Estaba una chica techno —traje negro, piercing en argollitas y yugos por nariz, labios y párpados,maquillada con negros, verdes y violetas; el pelo aborrascado en pajar y embadurnado de aceite para dar sensación de suciedad laboriosa— haciendo larga, infinita cola en un antro de rock de moda.

         Aunque papá podía pagarle universidad privada, la naturaleza no había cooperado demasiado y había crecido chaparrita, morenita y menudita como tradicional estudiante de sociología de la UNAM. Para acabarla de amolar usaba lentes y brackets.

         El cancerbero del bar sólo dejaba entrar inmediatamente a las guapísimas y a los tipazos, y hasta mucho después de la una de la madrugada, cuando el local ya estaba a reventar, y las dos o tres “estrellas” de la noche habían partido, se permitiría conmoverse, por democracia, ante unos cuantos aspirantes poco ligables, pues a un buen antro lo califica el aguayón de primera de su clientela, y no las patitas de pollo de subdesarrolladas aspirantes a dueñas de la noche. Pero que no se dijera que no entraban por ahí ningún chaparro(a) ni feo(a). Dos que tres “étnicos” y ya a punto de cerrar.

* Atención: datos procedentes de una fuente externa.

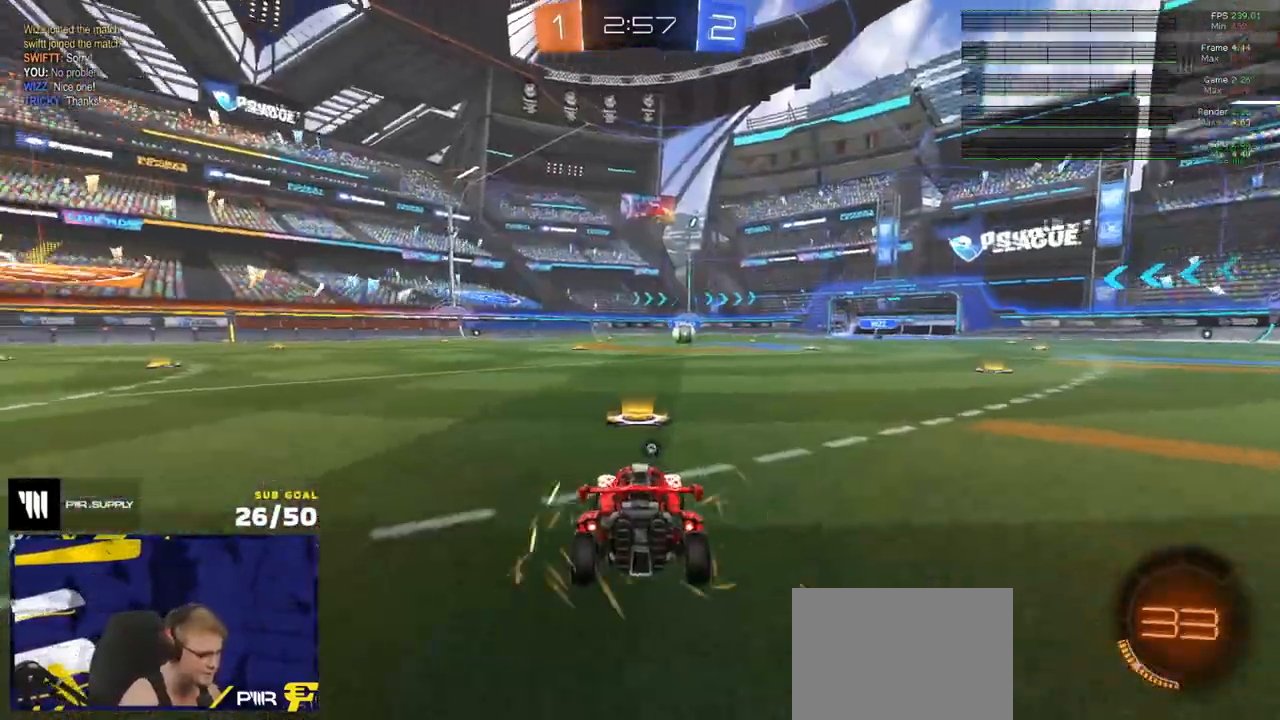
{"buttons": ["R2"], "left_stick": "center", "right_stick": "center", "events": [[150, "Y", "down"], [233, "Y", "up"]]}
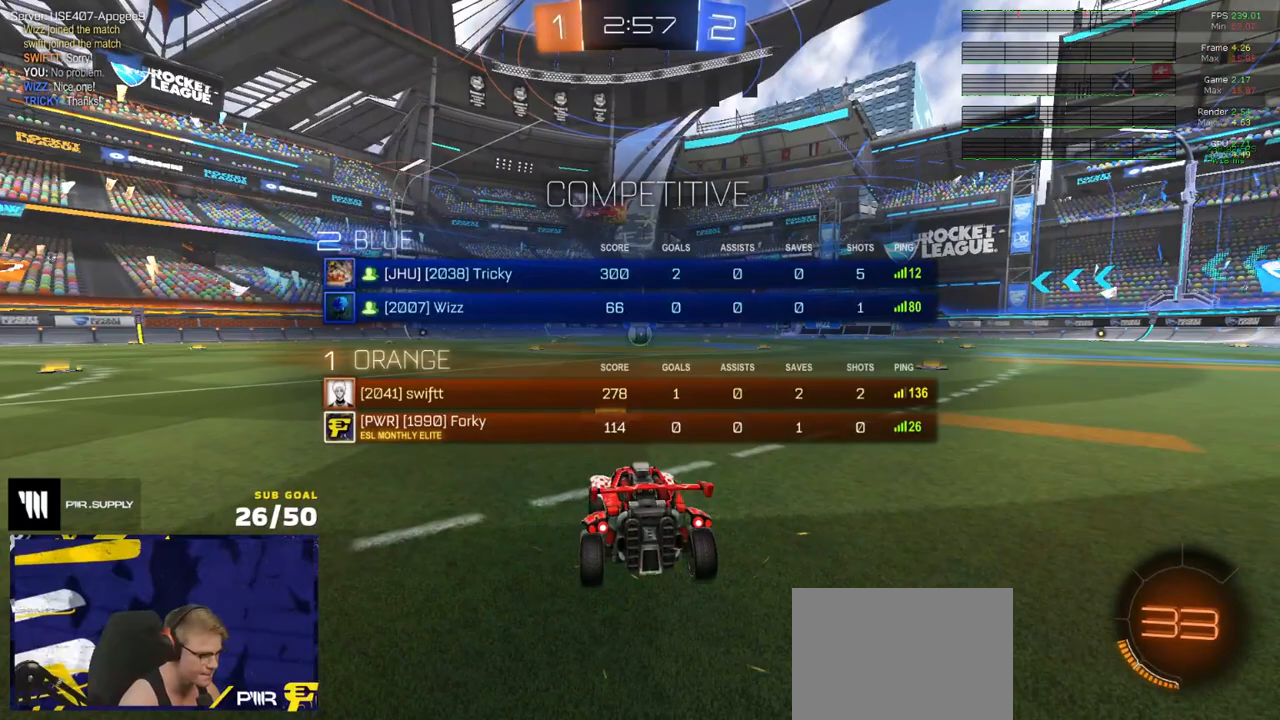
{"buttons": ["R2"], "left_stick": "center", "right_stick": "center", "events": []}
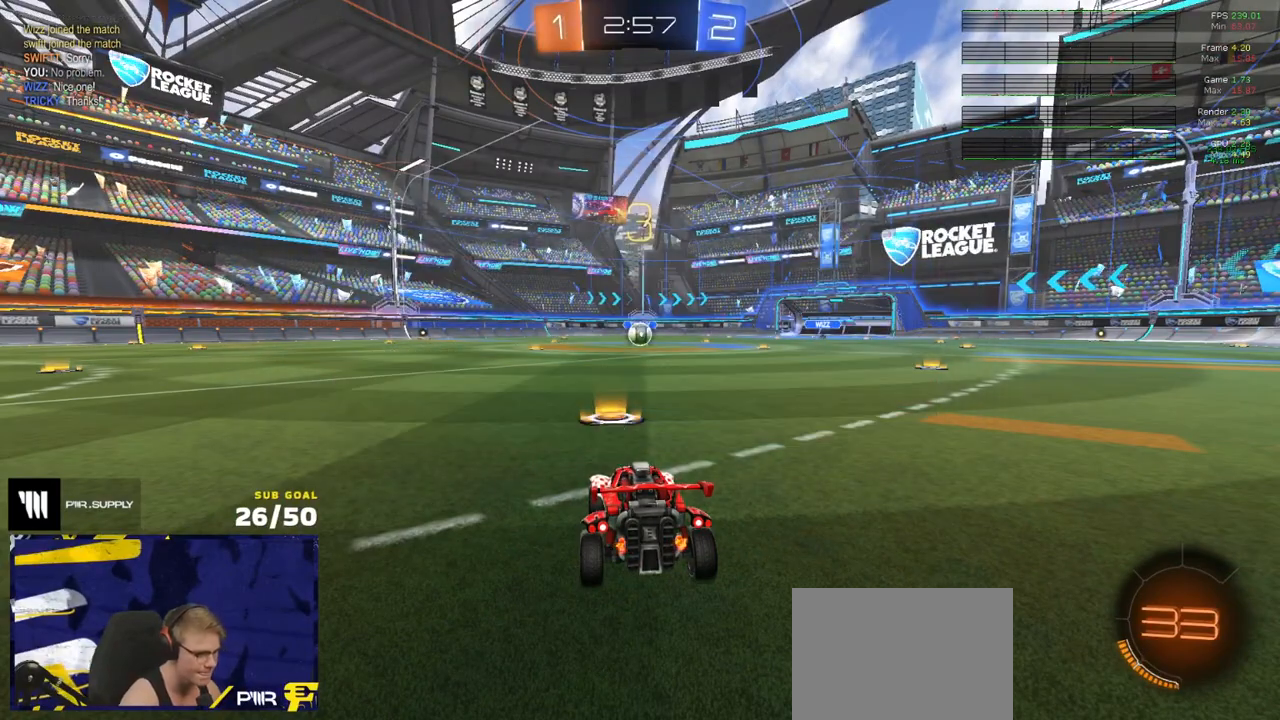
{"buttons": ["R2"], "left_stick": "center", "right_stick": "center", "events": [[150, "right_stick", "down"], [200, "right_stick", "center"]]}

         Nuestra chica techno estaba furiosa. Era feminista y en cualquier lado habría armado toda una profesión clamorosa de sus derechos femeninos, civiles  y humanos, pero no frente al cancerbero de un antro de moda. Una reclama todos y cada uno de sus derechos frente al gobierno, frente a papá, frente a los novios mandilones, no frente a un guarura de un antrazo. A ése se le respeta. Sobre todo lo respetan invariablemente las feministas y los demócratas.

         Por lo demás, esas quejas revelarían lo que ella más intentaba esconder: aunque de universidad privada, había resultado toda una intelectual. Y hacía sus tareas. Y solía sacar diez. Y se había resignado, mientras esperaba, a imaginar su próxima monografía para la clase de historia sobre Juan Bautista Morales, “El Gallo Pitagórico” (1788-1856). De hecho, le importaba más la monografía que el antro donde la ninguneaban; insistía en ir por orgullo, por no resignarse a que le atropellaran sus derechos.

         De modo que le susurraba a su mínima grabadora portátil, escondida en su chamarra de cuero, tupida de estoperoles, como si estuviera cantando o hasta “componiendo” —desde que se inventaron las grabadoras de bolsillo proliferaron los cantautores— la siguiente misiva:

 

Pinche Gallo:

Lo primero que puedo decirte es que eres un plagio de Borges y un argentinismo. Ya sé que Borges nació más de un siglo después que Juan Bautista Morales, pero al fin y al cabo dizque eres Pitágoras y entre tus mañas bien puede estar la de brincarte los tiempos convencionales.

         ¿A quién se le ocurre que el alma de Pitágoras, indignada de andar reencarnado en ingleses, franceses o norteamericanos, vino ¡a México!, donde encontró más digno reencarnar ¡en un gallo! que en militares, jueces, médicos, abogados, clérigos, periodistas, comerciantes, cotorronas, diputados, etcétera?

         Eso es un cuento del tipo de “fui un poeta llamado Homero, un soldado en Ecbatana, un cónsul romano, un mendigo judío que asistió a la crucifixión del Nazareno, un monje de la Tebaida, un cruzado, un conquistador de América, un historiador barroco de ese conquistador de América”, etcétera.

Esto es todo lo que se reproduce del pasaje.